A reação de Dino, chamando atenção para a dimensão do problema do crime organizado, pode indicar eventuais dificuldades para Lula levar o ministro da Justiça para o STF. A situação é considerada grave em Estados como o Rio, a Bahia, o Ceará e o Amazonas, quanto à ação do crime organizado, e pode vir a custar a Lula uma perda de popularidade, principalmente no momento em que pesquisas já revelam declínio na aprovação do governo. Lula tem protelado sua decisão, deixando Flávio Dino no fogo cruzado entre a oposição e os petistas.
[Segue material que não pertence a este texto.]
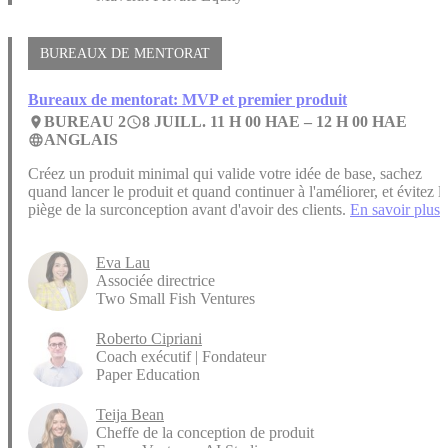
BUREAUX DE MENTORAT
Bureaux de mentorat: MVP et premier produit
BUREAU 2
8 JUILL. 11 H 00 HAE –
12 H 00 HAE
place
access_time
ANGLAIS
language
Créez un produit minimal qui valide votre idée de base, sachez
quand lancer le produit et quand continuer à l'améliorer, et évitez l
piège de la surconception avant d'avoir des clients.
En savoir plus.
Eva Lau
Associée directrice
Two Small Fish Ventures
Roberto Cipriani
Coach exécutif | Fondateur
Paper Education
Teija Bean
Cheffe de la conception de produit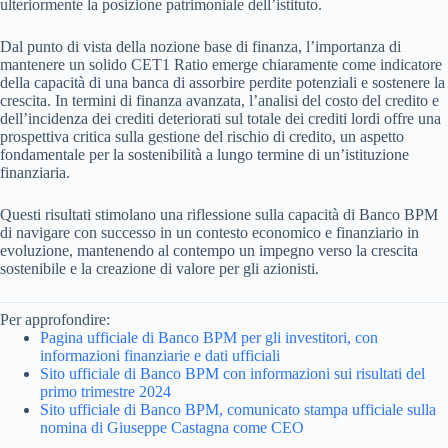
ulteriormente la posizione patrimoniale dell’istituto.
Dal punto di vista della nozione base di finanza, l’importanza di
mantenere un solido CET1 Ratio emerge chiaramente come indicatore
della capacità di una banca di assorbire perdite potenziali e sostenere la
crescita. In termini di finanza avanzata, l’analisi del costo del credito e
dell’incidenza dei crediti deteriorati sul totale dei crediti lordi offre una
prospettiva critica sulla gestione del rischio di credito, un aspetto
fondamentale per la sostenibilità a lungo termine di un’istituzione
finanziaria.
Questi risultati stimolano una riflessione sulla capacità di Banco BPM
di navigare con successo in un contesto economico e finanziario in
evoluzione, mantenendo al contempo un impegno verso la crescita
sostenibile e la creazione di valore per gli azionisti.
Per approfondire:
Pagina ufficiale di Banco BPM per gli investitori, con
informazioni finanziarie e dati ufficiali
Sito ufficiale di Banco BPM con informazioni sui risultati del
primo trimestre 2024
Sito ufficiale di Banco BPM, comunicato stampa ufficiale sulla
nomina di Giuseppe Castagna come CEO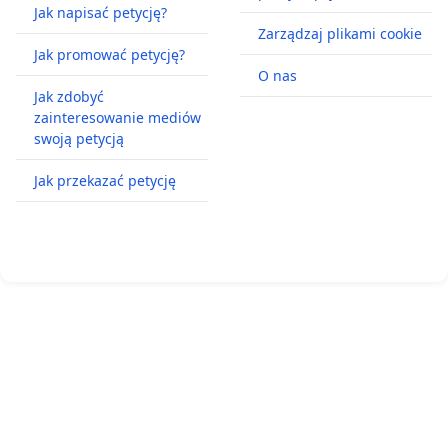
Jak napisać petycję?
Zarządzaj plikami cookie
Jak promować petycję?
O nas
Jak zdobyć
zainteresowanie mediów
swoją petycją
Jak przekazać petycję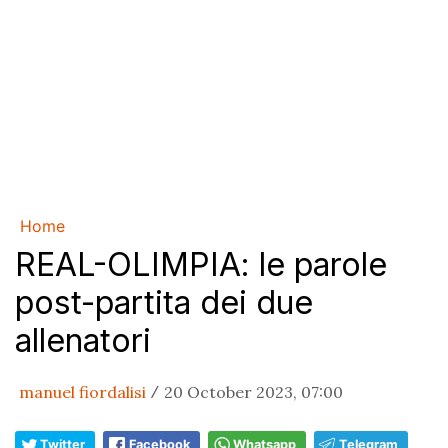
Home
REAL-OLIMPIA: le parole
post-partita dei due
allenatori
manuel fiordalisi
20 October 2023, 07:00
/
Twitter
Facebook
Whatsapp
Telegram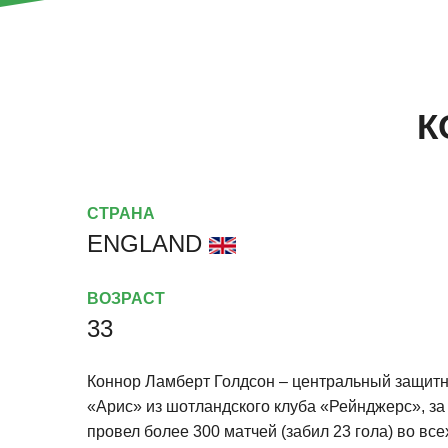
К
СТРАНА
ENGLAND
ВОЗРАСТ
33
Коннор Ламберт Голдсон – центральный защитн
«Арис» из шотландского клуба «Рейнджерс», за 
провел более 300 матчей (забил 23 гола) во вс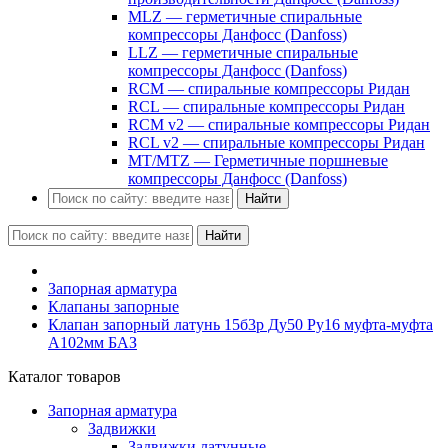
MLZ — герметичные спиральные
компрессоры Данфосс (Danfoss)
LLZ — герметичные спиральные
компрессоры Данфосс (Danfoss)
RCM — спиральные компрессоры Ридан
RCL — спиральные компрессоры Ридан
RCM v2 — спиральные компрессоры Ридан
RCL v2 — спиральные компрессоры Ридан
MT/MTZ — Герметичные поршневые
компрессоры Данфосс (Danfoss)
Найти
Найти
Запорная арматура
Клапаны запорные
Клапан запорный латунь 15б3р Ду50 Ру16 муфта-муфта
А102мм БАЗ
Каталог товаров
Запорная арматура
Задвижки
Задвижки латунные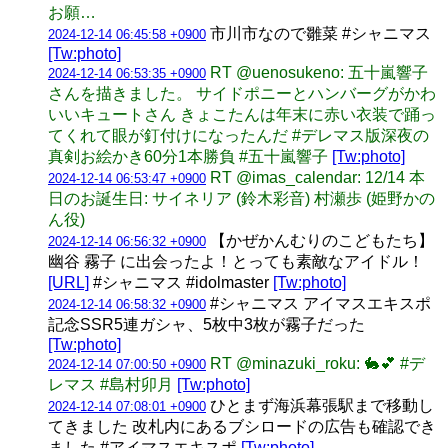
お願…
市川市なので雛菜 #シャニマス
2024-12-14 06:45:58 +0900
[Tw:photo]
RT @uenosukeno: 五十嵐響子
2024-12-14 06:53:35 +0900
さんを描きました。 サイドポニーとハンバーグがかわ
いいキュートさん きょこたんは年末に赤い衣装で踊っ
てくれて眼が釘付けになったんだ #デレマス版深夜の
真剣お絵かき60分1本勝負 #五十嵐響子
[Tw:photo]
RT @imas_calendar: 12/14 本
2024-12-14 06:53:47 +0900
日のお誕生日: サイネリア (鈴木彩音) 村瀬歩 (姫野かの
ん役)
【かぜかんむりのこどもたち】
2024-12-14 06:56:32 +0900
幽谷 霧子 に出会ったよ！とっても素敵なアイドル！
[URL]
#シャニマス #idolmaster
[Tw:photo]
#シャニマス アイマスエキスポ
2024-12-14 06:58:32 +0900
記念SSR5連ガシャ、5枚中3枚が霧子だった
[Tw:photo]
RT @minazuki_roku: 🐇💕 #デ
2024-12-14 07:00:50 +0900
レマス #島村卯月
[Tw:photo]
ひとまず海浜幕張駅まで移動し
2024-12-14 07:08:01 +0900
てきました 改札内にあるブシロードの広告も確認でき
ました #アイマスエキスポ
[Tw:photo]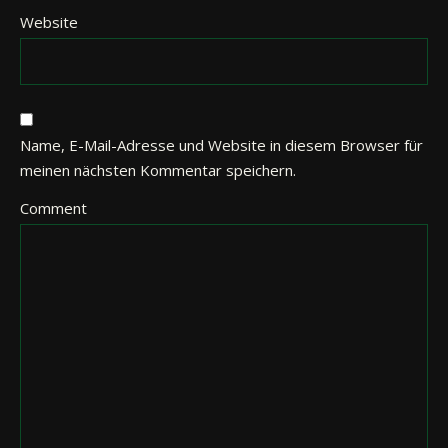
Website
Name, E-Mail-Adresse und Website in diesem Browser für
meinen nächsten Kommentar speichern.
Comment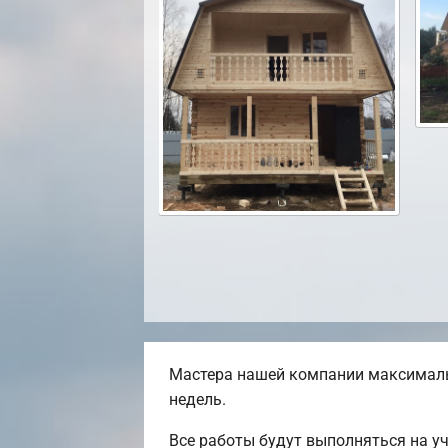
Мастера нашей компании максималь
недель.
Все работы будут выполняться на у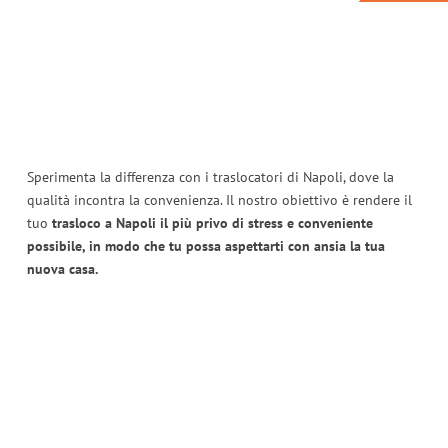
Sperimenta la differenza con i traslocatori di Napoli, dove la
qualità incontra la convenienza. Il nostro obiettivo è rendere il
tuo
trasloco a Napoli il più privo di stress e conveniente
possibile, in modo che tu possa aspettarti con ansia la tua
nuova casa.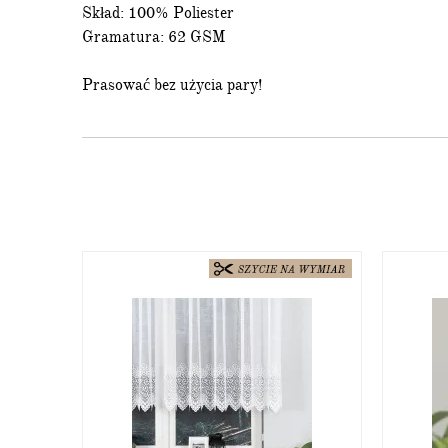
* Minimalna wartość zamówie
Skład: 100% Poliester
This site is protected by reCAPTC
Gramatura: 62 GSM
Prasować bez użycia pary!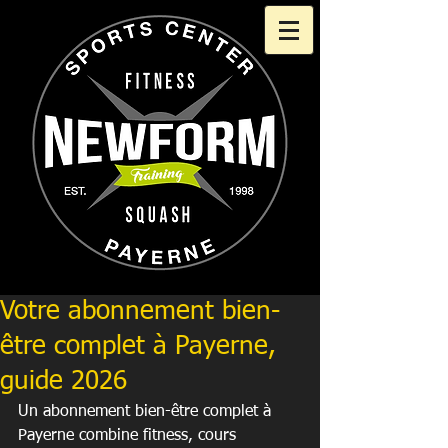
Votre abonnement bien-
être complet à Payerne,
guide 2026
Un abonnement bien-être complet à 
Payerne combine fitness, cours 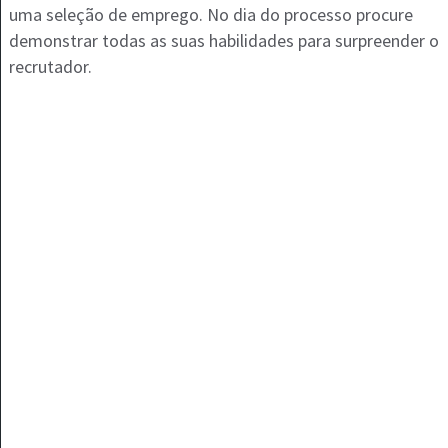
uma seleção de emprego. No dia do processo procure
demonstrar todas as suas habilidades para surpreender o
recrutador.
Em seu tuíte, o presidente da República garantiu que “não haverá recuos diante de criminosos e de seus aliados, estejam onde estiverem, sejam eles quem forem”. A opinião dominante, em segmentos da sociedade, é que diante da repercussão do caso e dos prováveis autores ocultos dos ataques, o presidente da República deve mesmo encontrar e punir os culpados, sejam eles quem forem. Afinal de contas, está em jogo a chamada “governabilidade”, que exigiu de Lula, conforme ele confessou, um árduo trabalho de “concertação política” não só junto ao Partido dos Trabalhadores como a outros partidos de esquerda que se dispuseram a apoiá-lo na cruzada para derrotar o bolsonarismo.
No que diz respeito à situação do ministro Fernando Haddad, da Fazenda, a impressão é de que Lula parece ter cedido aos apelos dele e concordando em adiar o debate sobre a meta fiscal de 2024, já que o prazo para emendas ao projeto de Lei de Diretrizes Orçamentárias encerra-se nesta sexta-feira. O ministro, informa o “Congresso em Foco”, quer ganhar tempo para aprovar os projetos que ajudariam a aumentar a arrecadação e cumprir a meta, como, por exemplo, a maior taxação de empresas que receberam benefícios fiscais de ICMS e a tributação de fundos de investimento exclusivos e no exterior. Haddad teme que essas propostas percam força, se o governo admitir o rombo. No entanto, o deputado federal Lindbergh Farias (PT-RJ), que é vice-líder do governo, já apresentou emendas ao projeto de Lei de Diretrizes Orçamentárias. Uma delas prevê um déficit de 0,75% do PIB e a outra, de 1%, e, teoricamente, servirão apenas para marcar posição e manter a contestação ao programa de Haddad. Lula está sendo alertado para equacionar o contencioso antes que ele se alastre e o governo venha a perder o controle da situação.